Valter Hugo Mãe

O poeta move


Rubrica "Cidadania Impura", de Valter Hugo Mãe.

Hoje, 18 de fevereiro, completaria 100 anos o poeta Lêdo Ivo, esse que falava de seus mortos e de como jamais cessam de morrer. Mas os poetas são todos uma rebeldia contra a morte e perduram à revelia, corrompem o absoluto, impedem o silêncio e a imobilidade. O Lêdo é movimento. Faz 100 anos de idade e move.

Por absurda alteração do Planeta, continua certa Primavera e a luz celebra. Fomos todos ensinados para o louvor da luz e os dias parecem mesmo andar poéticos, levezinhos como se fossem fantasias, tempo de histórias de encantamento e amorosidade. Uma Primavera permanente, à espera da passarada e dos arraiais que haverão de chegar com a cristandade nas capelas que se enfeitam.

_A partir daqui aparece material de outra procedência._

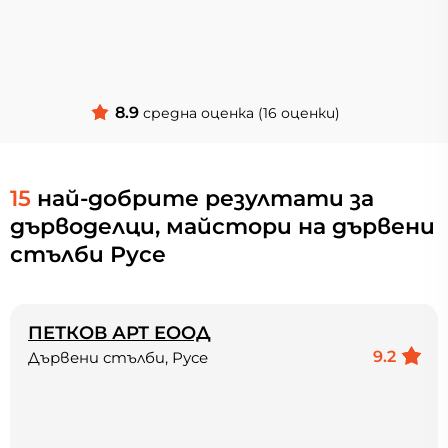
8.9
средна оценка (16 оценки)
15
най-добрите резултати за
дърводелци, майстори на дървени
стълби Русе
ПЕТКОВ АРТ ЕООД
9.2
Дървени стълби, Русе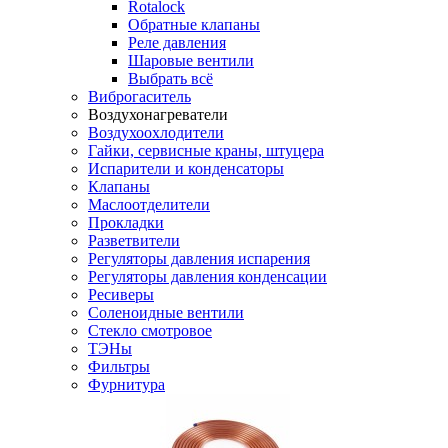
Rotalock
Обратные клапаны
Реле давления
Шаровые вентили
Выбрать всё
Виброгаситель
Воздухонагреватели
Воздухоохлодители
Гайки, сервисные краны, штуцера
Испарители и конденсаторы
Клапаны
Маслоотделители
Прокладки
Разветвители
Регуляторы давления испарения
Регуляторы давления конденсации
Ресиверы
Соленоидные вентили
Стекло смотровое
ТЭНы
Фильтры
Фурнитура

Hoje é dia de Lêdo Ivo e eu imagino Maceió, sua terra, passando gambiarras pelos telhados, acendendo noite fora uma festa que imita flores ardendo em cor. Imagino seus poemas saindo à rua, feitos dos rostos do povo que cantou, e gosto de acreditar que Lêdo vê. Se ele move, ele vê. Gosto de acreditar que há um resto de alma eterno nem que seja apenas para quem soube criar um verso perfeito. Deus tem de existir nem que apenas para aqueles que merecem.

Um amigo mandou do Brasil notícia de que uma criança acordou a meio de uma noite e declamou um poema sem jamais o haver lido. Não se sabe de que poeta, mas dizem seus pais que era claramente um poema famoso, um clássico inteiro que a criança declamou igual a estar recebendo o espírito de algum escritor. A criança, de boca espantada, não entendeu nada e espera que não volte a acontecer. Tem medo.

De outro modo, eu penso que é lindo que um poema dê num inocente sem mais nem menos. Um poema tão importante que aconteça numa boca qualquer, sem aviso, preparado para desarrumar tudo, especialmente a ideia de que não há mais nada. Porque, se a boca do inocente recebe o poema, o poeta haverá de o saber, o poeta move.

Hoje, fico a pensar em como seria se “O barulho do mar” viesse à boca de alguém que nem nunca o tivesse lido nem nunca tivesse sabido de Maceió ou de como são os mortos. Fico a pensar como seria perturbador e fascinante. Eu, que esperei sempre tudo a partir de uma só palavra, adoraria que por toda a parte a poesia regressasse assim. Brotada de bocas sem culpa porque todo o verso é semente deitada ao centro da humanidade. Pode germinar. Lêdo Ivo é feito para germinar.